= 本文 =
私は、いすみ鉄道は第3セクター鉄道ですから、たとえ株式会社(利益追求が目的)とはいえ、いすみ鉄道が地域のシンボルになって、地域に人が来てお金を落としてもらえれば、鉄道運賃収入にはならなくても地域へ利益還元できると思いますし、房総半島には来なくても、「千葉に行ってみよう。」と思っていただければ、千葉県全体としてはプラスになります。外国の皆さんが、いすみ鉄道のシーンを見て、「日本に行ってみたいなあ。」と旅行に来ていただければ、直接いすみ鉄道の運賃収入にはならなくても、日本全体としてはプラスになるはずです。そうすればいすみ鉄道のようなローカル鉄道だって生き残る道はあるわけで、生き残る道があるということは、結果として「地域の足を守る」ということになりますから、鉄道沿線地域の利益が守られることだと考えています。

もうすぐ、このシーンが見られる季節になります。
国鉄が廃止したものを地元が意を決して引き受けた。
その時に植えた桜の木が30年近くたって今こんなに大きくなりました。
この景色は資源であり、財産であると思います。
そして、その資源から得られる富は、例えば地域が有名になるとか、地域産品が売れるようになるとか、観光収入になるとかいう形で長年鉄道を守り続けてきた地元の人たちが得ても良いのではないでしょうか。
いすみ鉄道の写真や映像を見て沿線地域に来ていただくみなさんへお願いです。
お昼ご飯やお土産物、コンビニなどで、一人3000円は沿線地域にお金を落としていただけませんでしょうか。

= 課題 1 =
下の記録のうち、「common name: Cranberry」を含む行で始まり記録の末尾で終わる部分を、一字も変えずに書き写してもらえますか？

= 元データ =
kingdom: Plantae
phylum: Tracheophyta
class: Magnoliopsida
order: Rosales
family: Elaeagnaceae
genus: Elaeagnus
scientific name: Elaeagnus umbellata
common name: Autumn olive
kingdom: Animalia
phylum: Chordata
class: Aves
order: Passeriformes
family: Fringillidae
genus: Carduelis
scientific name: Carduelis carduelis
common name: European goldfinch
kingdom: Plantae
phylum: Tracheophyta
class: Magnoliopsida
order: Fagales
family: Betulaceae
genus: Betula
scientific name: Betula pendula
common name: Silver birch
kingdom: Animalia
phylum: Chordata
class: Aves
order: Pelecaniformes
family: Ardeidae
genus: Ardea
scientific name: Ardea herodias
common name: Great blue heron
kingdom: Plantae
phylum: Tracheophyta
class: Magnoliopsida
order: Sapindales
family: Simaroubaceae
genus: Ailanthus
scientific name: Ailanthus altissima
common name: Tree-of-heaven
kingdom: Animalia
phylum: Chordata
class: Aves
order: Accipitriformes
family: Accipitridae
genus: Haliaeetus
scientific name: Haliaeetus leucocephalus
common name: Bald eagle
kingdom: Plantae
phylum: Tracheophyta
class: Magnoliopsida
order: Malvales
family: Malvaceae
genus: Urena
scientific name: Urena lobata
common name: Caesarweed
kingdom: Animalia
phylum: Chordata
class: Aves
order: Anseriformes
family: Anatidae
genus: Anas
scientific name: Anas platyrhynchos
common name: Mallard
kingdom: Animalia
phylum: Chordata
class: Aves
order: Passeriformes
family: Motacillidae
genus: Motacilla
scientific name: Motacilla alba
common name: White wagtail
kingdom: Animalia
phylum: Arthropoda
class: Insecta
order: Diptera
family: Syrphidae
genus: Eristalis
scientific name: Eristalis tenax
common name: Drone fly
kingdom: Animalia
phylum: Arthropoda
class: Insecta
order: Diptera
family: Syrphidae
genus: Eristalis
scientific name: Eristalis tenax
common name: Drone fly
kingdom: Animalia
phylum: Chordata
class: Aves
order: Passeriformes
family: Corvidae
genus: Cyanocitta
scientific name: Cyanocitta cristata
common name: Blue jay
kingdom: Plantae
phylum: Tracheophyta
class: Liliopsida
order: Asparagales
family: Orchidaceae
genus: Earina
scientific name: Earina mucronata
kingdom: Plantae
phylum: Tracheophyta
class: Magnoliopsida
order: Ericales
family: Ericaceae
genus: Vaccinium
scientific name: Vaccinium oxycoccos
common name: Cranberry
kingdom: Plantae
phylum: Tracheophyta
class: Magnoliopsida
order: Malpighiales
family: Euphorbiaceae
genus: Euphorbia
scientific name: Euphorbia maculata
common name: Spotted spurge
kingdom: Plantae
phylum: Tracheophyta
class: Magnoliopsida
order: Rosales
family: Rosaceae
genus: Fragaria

= 課題 2 =
上の本文から、「私は、いすみ鉄道は第3セクタ」という語句を含むところで始まり「その時に植えた桜の木が30年近くたって今こんなに大きくなりました。」で終わる部分を、そのまま抜き出してもらえますか？

= 出力結果 1 =
common name: Cranberry
kingdom: Plantae
phylum: Tracheophyta
class: Magnoliopsida
order: Malpighiales
family: Euphorbiaceae
genus: Euphorbia
scientific name: Euphorbia maculata
common name: Spotted spurge
kingdom: Plantae
phylum: Tracheophyta
class: Magnoliopsida
order: Rosales
family: Rosaceae
genus: Fragaria

= 出力結果 2 =
私は、いすみ鉄道は第3セクター鉄道ですから、たとえ株式会社(利益追求が目的)とはいえ、いすみ鉄道が地域のシンボルになって、地域に人が来てお金を落としてもらえれば、鉄道運賃収入にはならなくても地域へ利益還元できると思いますし、房総半島には来なくても、「千葉に行ってみよう。」と思っていただければ、千葉県全体としてはプラスになります。外国の皆さんが、いすみ鉄道のシーンを見て、「日本に行ってみたいなあ。」と旅行に来ていただければ、直接いすみ鉄道の運賃収入にはならなくても、日本全体としてはプラスになるはずです。そうすればいすみ鉄道のようなローカル鉄道だって生き残る道はあるわけで、生き残る道があるということは、結果として「地域の足を守る」ということになりますから、鉄道沿線地域の利益が守られることだと考えています。

もうすぐ、このシーンが見られる季節になります。
国鉄が廃止したものを地元が意を決して引き受けた。
その時に植えた桜の木が30年近くたって今こんなに大きくなりました。